The understanding of an international fully integrated energy Company and pairing it with forward estimates on Revenue, Earnings and (not incidentally) share price pose challenges at once unique and formidable. Among the more prominent moving targets are:
- liftings, or hydrocarbon production, commonly referred to as the Upstream
- the commodity (oil and natural gas) prices
- retail throughput, or what quantity of refined product will be in worldwide demand, commonly referred to as the Downstream
- retail, or refining, margins at any level of final demand.
Operations at Marathon Oil (NYSE:MRO) entail an additional, and for it critical, variable: the market price spread between "sweet" and "sour" crude oil. MRO's refineries are engineered to employ the sour variety, which is obtained in the market at a lower price than its sweet cousins. A widening spread confers a tactical advantage to MRO relative to the competition, roster generally including Conoco Phillips (COP), Occidental (OXY) and even the heavyweight entrants, Chevron (CVX) and ExxonMobil (XOM). Over much of the 2010 Second Half --- MRO keeps a December Fiscal Year --- the spreads have behaved in Marathon's favor, contributing to a gentle upward slope in Earnings estimates.
Thus, a variety of market forces whose future behavior is most often volatile and subject to rapid change of estimate, will eventually converge to determine the profitability (or loss) of MRO's efforts. Some positive signs awaiting the coming year include:
- a 12-15% increase in liftings, or upstream production. A good portion of this will derive from Canadian Oil Sands, and investors are cautioned that this is MRO's costliest extraction at around $45 per barrel. Other boosts will issue from the Bakkan Field in North Dakota (not far behind Oil Sands at a roughly $35/bbl production cost) and the Droshky Field down in the Gulf. The early geologic estimates called for Droshky to deliver 30 mbd (thousand barrels per day) have now been scaled back closer to 15, but still a net positive heading into 2011;
- downtime at the Gulf Coast refinery of Garrysville is expected to have been a one-off event, and absent a collapse in global economic health it is not unreasonable to anticipate a 14 or 15% gain in Downstream volumes and earnings;
- a reduction in the Company's effective tax rate. For years hovering between 50 and 55% owing principally to some politically challenged upstream geographies, a gradual shift in the mix of earnings from Upstream to Downstream should couple with an increased North American emphasis on the Upstream itself to whittle the rate toward the mid-40's. Still high, but enough of a change to put some pennies per share onto the record books.
Few things have been more perplexing than the stock's tendency in recent years to trade at or near Book Value.

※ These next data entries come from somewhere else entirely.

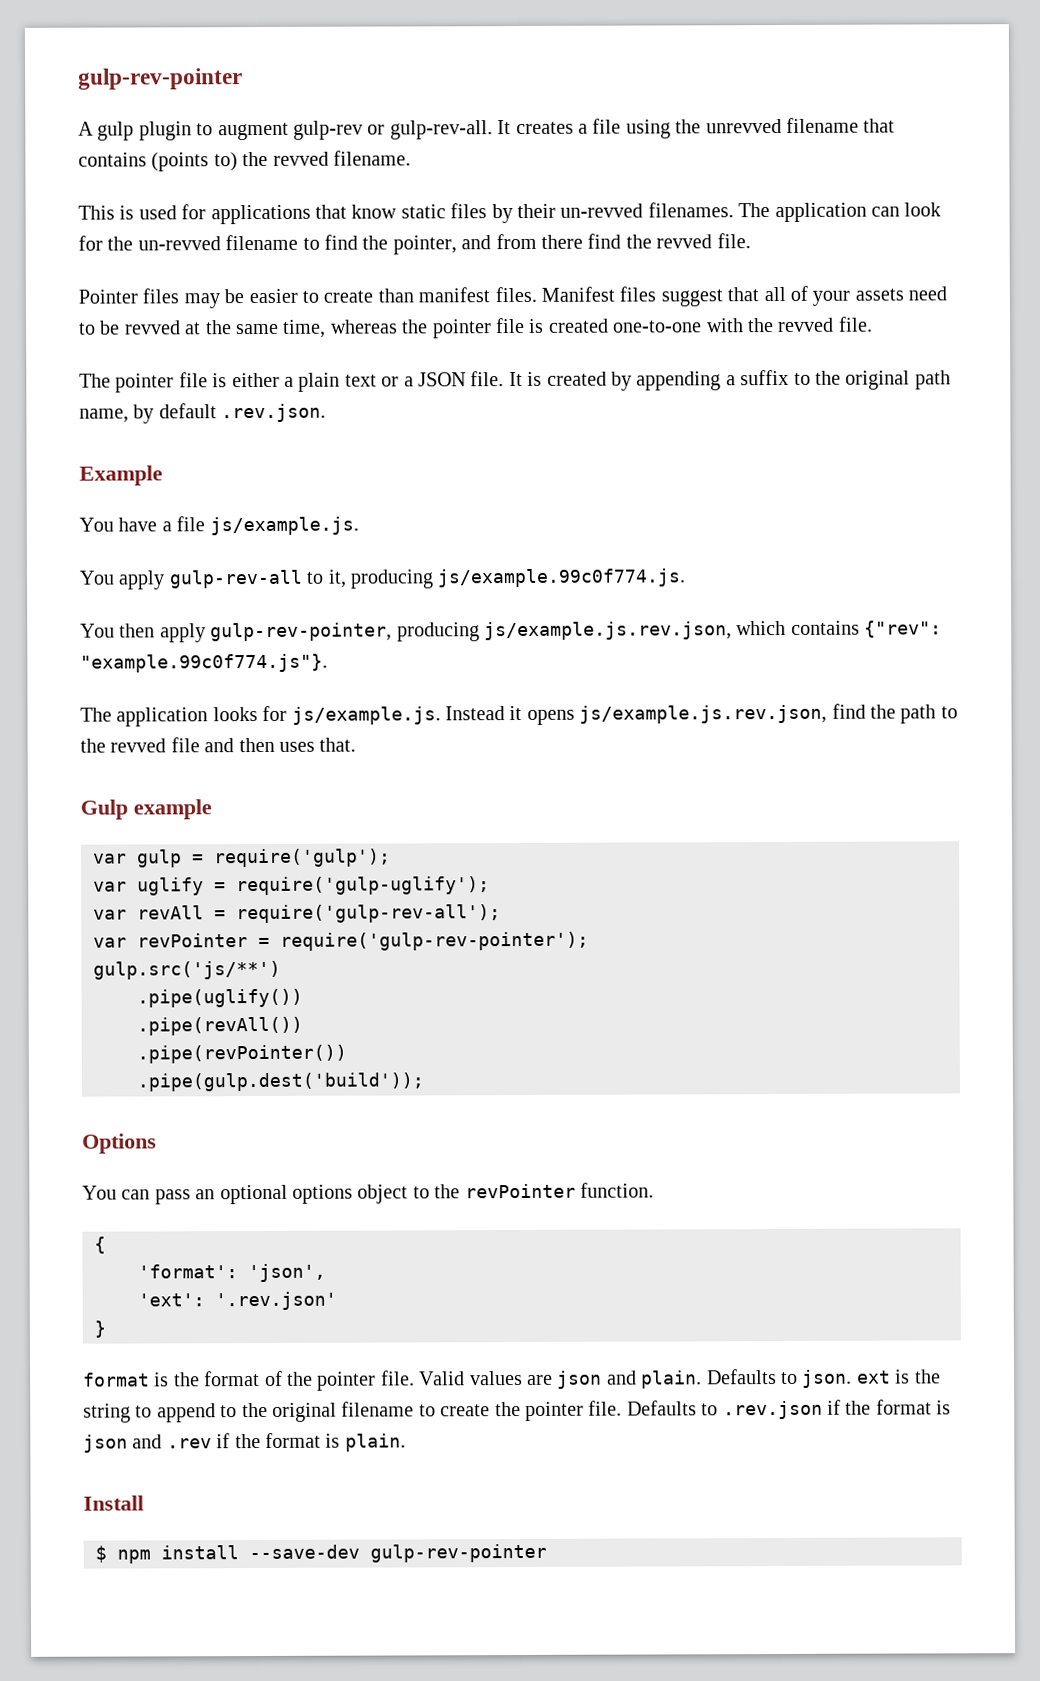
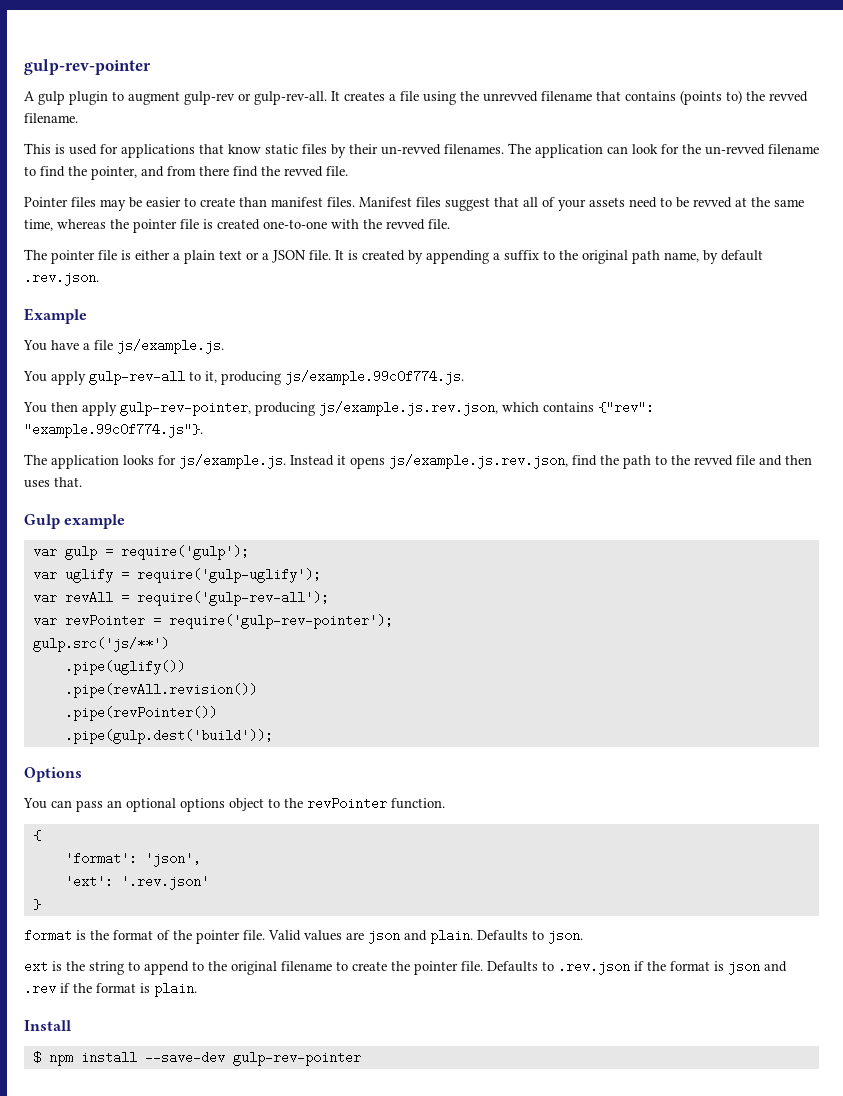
[137,1016,303,1036] .pipe(revAll()) -> [64,683,257,698] .pipe(revAll.revision())
(853, 1378) none -> (583, 937) //

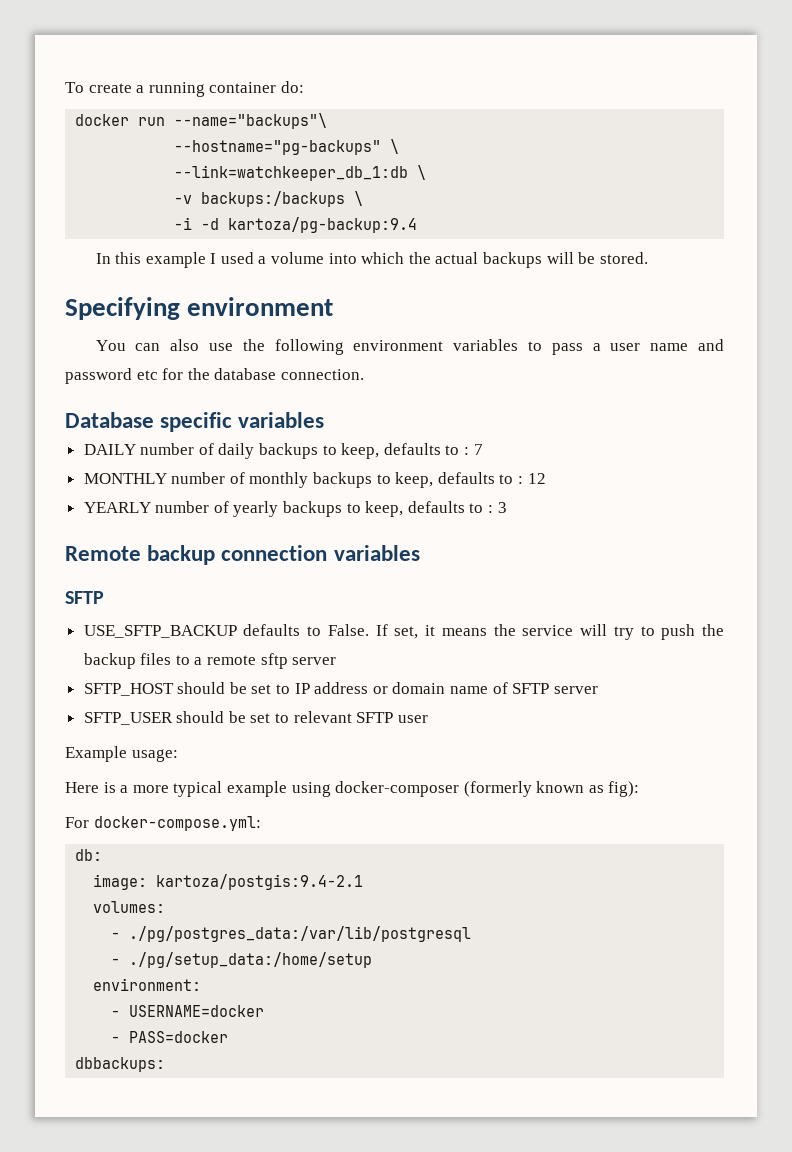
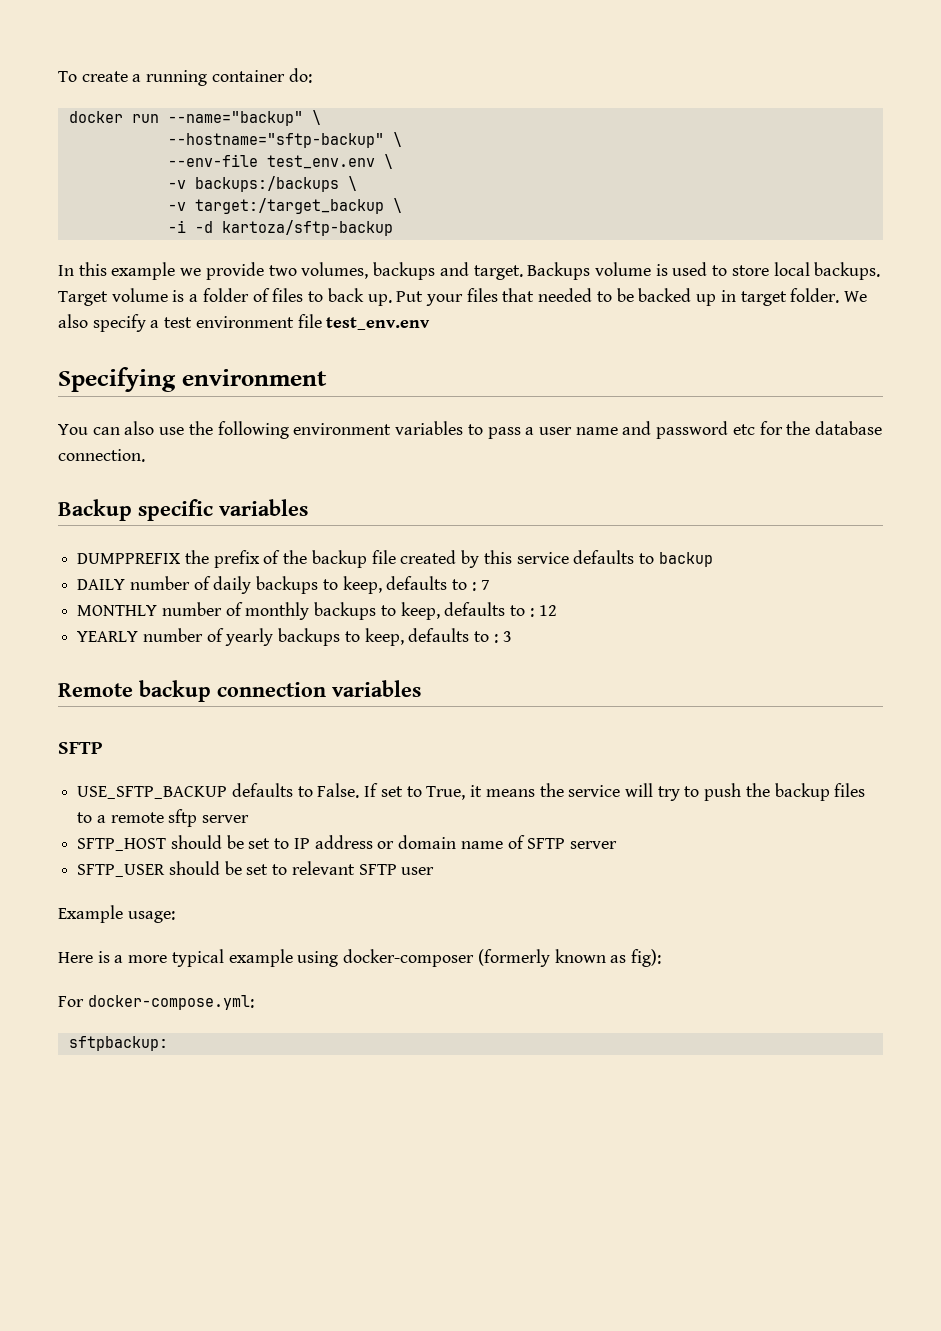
[174,113,328,129] [174,139,400,155] [174,165,409,181] --name="backups"\ // --hostname="pg-backups" \ // --link=watchkeeper_db_1:db -> [167,110,321,126] [167,132,402,148] [167,154,375,169] --name="backup" \ // --hostname="sftp-backup" \ // --env-file test_env.env
(364, 198) none -> [167,198,402,214] // -v target:/target_backup \
[228,217,418,233] kartoza/pg-backup:9.4 -> [221,220,393,236] kartoza/sftp-backup
[210,252,648,268] I used a volume into which the actual backups will be stored. -> [180,262,881,280] [58,288,867,306] [58,314,431,332] we provide two volumes, backups and target. Backups volume is used to store local backups. Target volume is a folder of files to back up. Put your files that needed to be backed up in target folder. We also specify a test environment file test_env.env
[65,412,154,428] Database -> [58,499,132,521] Backup
(325, 420) none -> [77,550,713,568] // DUMPPREFIX the prefix of the backup file created by this service defaults to backup
[394,626,419,639] set, -> [380,786,466,800] set to True,
[75,849,103,861] [93,874,364,890] [93,901,166,913] [111,926,472,942] [111,952,373,968] [93,978,202,991] [111,1005,265,1017] [111,1031,229,1043] [75,1057,166,1072] db: // image: kartoza/postgis:9.4-2.1 // volumes: // - ./pg/postgres_data:/var/lib/postgresql // - ./pg/setup_data:/home/setup // environment: // - USERNAME=docker // - PASS=docker // dbbackups: -> [68,1036,168,1051] sftpbackup:

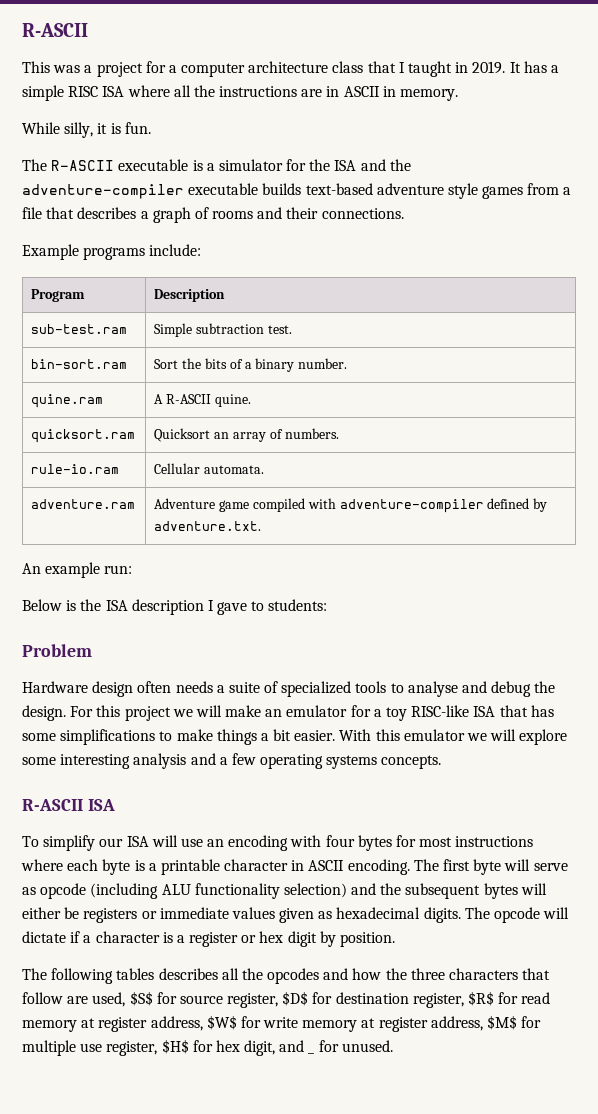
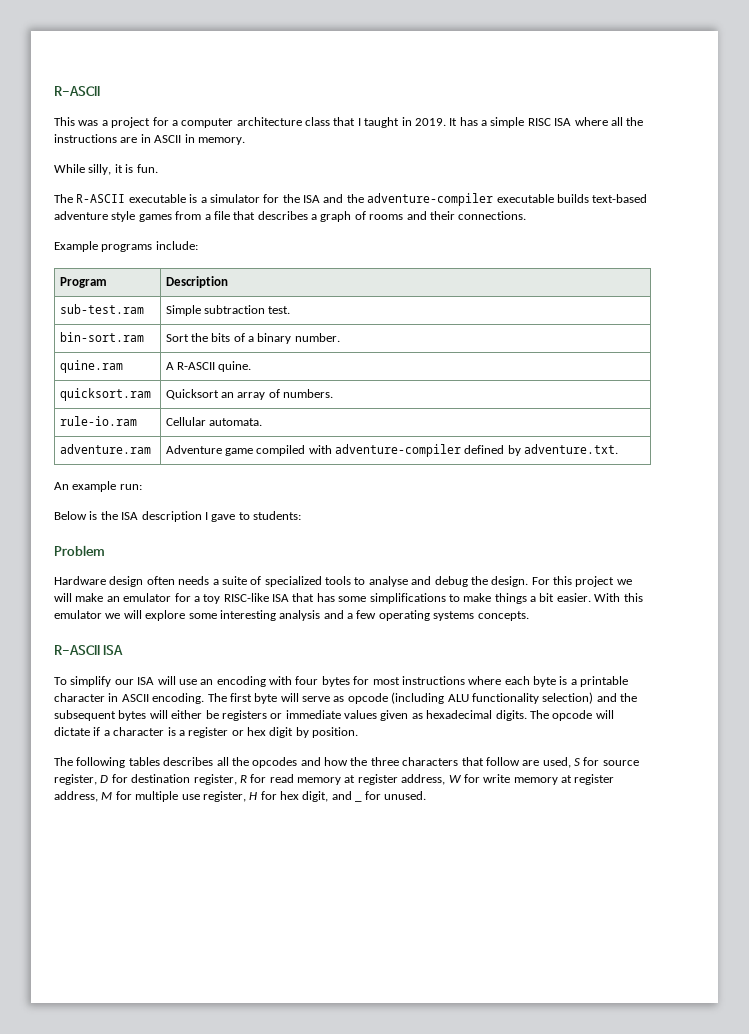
[129,991,153,1006] $S$ -> [574,758,580,766] S
[282,991,309,1006] $D$ -> [100,775,109,783] D
[468,991,495,1006] $R$ -> [239,775,247,783] R
[206,1015,237,1030] $W$ -> [448,775,462,783] W
[487,1015,518,1030] $M$ -> [101,792,113,800] M
[161,1039,189,1054] $H$ -> [249,792,258,800] H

Still uncertain as to the reason, I am influenced by arguments that analysts and investors lacked a clear sense of senior management's operating plan, i.e., will MRO be predominantly a production or a retail distribution company? A window of clarification may be appearing before us: measured by Revenue flows, a 60-40 split is emerging as the consensus focus. The business model uncertainty doubtless contributes to the stock's noteworthy Beta of 1.33, a volatility expectation those venturing in should not ignore.
Returning to the above theme of moving targets and market imponderables, the consensus EPS call for 2011 stands in the zone of $4.30, a number loosely bounded by a high of $5.60 and a low of $3.40, an inordinately wide range. My own model carries me to $4.45, but I allow for the possibility that both I and consensus are understating the tax rate kicker. Investors entering the ring today at $36 a share may be comforted by the 8.5 Multiple on 2011, but are nonetheless cautioned that the associated $3.2 Billion in after-tax earnings will only scrape the total brought home in 2008, while falling considerably below outcomes over each of the two years prior to that.
The current market also brushes up against the 52 week closing best, and it was not all that long ago that MRO was freely offered a notch or two below $30. Its $1.00 annual dividend throws of an entry yield of 2.8%. Churn and burn them as I might, I don't see MRO's composite numbers pushing the stock price much beyond the low to mid 40s in the coming year, but that target range will afford capital gains of 18-20%, even if sprung from a $36 launch pad. The more venturesome and optimistic among us may be emboldened by the realization that a climb in the Price/Book ratio to merely 1.5 times would be enough to carry the share price close to $50.
Any portfolio feeling under weight in the Energy patch is advised to give MRO serious and fair minded consideration. Plenty though the risks may be, sufficient improvements in overall operating margins are enough to warrant their undertaking.
Disclosure: I have no positions in any stocks mentioned, and no plans to initiate any positions within the next 72 hours.